EXERCISE INSTRUCTIONS: Repeat the lines from the line with "great choice for regions with heavy rain or" to the line with "custom robotics solutions require trust and" in the listing below, keeping both end lines and adding nothing.

EXERCISE INPUT:
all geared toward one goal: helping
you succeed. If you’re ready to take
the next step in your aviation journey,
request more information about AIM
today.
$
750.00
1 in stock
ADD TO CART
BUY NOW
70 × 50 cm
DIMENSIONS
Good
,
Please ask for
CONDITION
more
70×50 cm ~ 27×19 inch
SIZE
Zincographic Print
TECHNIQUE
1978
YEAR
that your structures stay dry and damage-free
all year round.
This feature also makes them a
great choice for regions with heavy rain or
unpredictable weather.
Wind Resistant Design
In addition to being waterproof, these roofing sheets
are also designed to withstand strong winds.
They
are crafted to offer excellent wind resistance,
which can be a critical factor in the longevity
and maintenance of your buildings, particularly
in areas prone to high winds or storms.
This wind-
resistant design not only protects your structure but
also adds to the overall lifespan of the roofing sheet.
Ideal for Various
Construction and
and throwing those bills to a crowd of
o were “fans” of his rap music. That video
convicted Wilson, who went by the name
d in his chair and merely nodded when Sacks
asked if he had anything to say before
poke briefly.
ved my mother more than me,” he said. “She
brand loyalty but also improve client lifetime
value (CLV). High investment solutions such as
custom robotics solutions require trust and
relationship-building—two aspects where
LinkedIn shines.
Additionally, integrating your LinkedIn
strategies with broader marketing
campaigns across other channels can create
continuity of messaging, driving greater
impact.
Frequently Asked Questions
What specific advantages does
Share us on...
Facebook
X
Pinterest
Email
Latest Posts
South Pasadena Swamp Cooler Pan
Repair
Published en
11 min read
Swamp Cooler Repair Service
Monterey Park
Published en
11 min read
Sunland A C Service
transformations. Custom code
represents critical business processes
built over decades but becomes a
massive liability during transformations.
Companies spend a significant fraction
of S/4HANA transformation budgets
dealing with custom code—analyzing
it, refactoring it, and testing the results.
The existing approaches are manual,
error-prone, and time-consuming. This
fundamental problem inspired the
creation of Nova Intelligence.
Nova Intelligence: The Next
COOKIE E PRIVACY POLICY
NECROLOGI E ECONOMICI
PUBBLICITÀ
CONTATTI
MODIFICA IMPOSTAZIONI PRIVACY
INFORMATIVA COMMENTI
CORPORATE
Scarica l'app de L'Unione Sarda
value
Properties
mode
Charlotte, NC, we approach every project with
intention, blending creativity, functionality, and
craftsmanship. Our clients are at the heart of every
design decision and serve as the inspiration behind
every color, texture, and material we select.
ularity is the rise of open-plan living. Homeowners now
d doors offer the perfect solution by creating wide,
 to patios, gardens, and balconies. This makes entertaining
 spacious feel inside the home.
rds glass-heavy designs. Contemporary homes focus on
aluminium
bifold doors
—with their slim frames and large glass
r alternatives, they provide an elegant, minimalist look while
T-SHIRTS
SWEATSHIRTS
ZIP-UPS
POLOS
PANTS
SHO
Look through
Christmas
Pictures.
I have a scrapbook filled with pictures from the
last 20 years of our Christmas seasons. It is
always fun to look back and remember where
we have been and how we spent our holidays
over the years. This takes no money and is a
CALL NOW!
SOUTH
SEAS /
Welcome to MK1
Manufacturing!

REPLY TO THE TASK:
great choice for regions with heavy rain or
unpredictable weather.
Wind Resistant Design
In addition to being waterproof, these roofing sheets
are also designed to withstand strong winds.
They
are crafted to offer excellent wind resistance,
which can be a critical factor in the longevity
and maintenance of your buildings, particularly
in areas prone to high winds or storms.
This wind-
resistant design not only protects your structure but
also adds to the overall lifespan of the roofing sheet.
Ideal for Various
Construction and
and throwing those bills to a crowd of
o were “fans” of his rap music. That video
convicted Wilson, who went by the name
d in his chair and merely nodded when Sacks
asked if he had anything to say before
poke briefly.
ved my mother more than me,” he said. “She
brand loyalty but also improve client lifetime
value (CLV). High investment solutions such as
custom robotics solutions require trust and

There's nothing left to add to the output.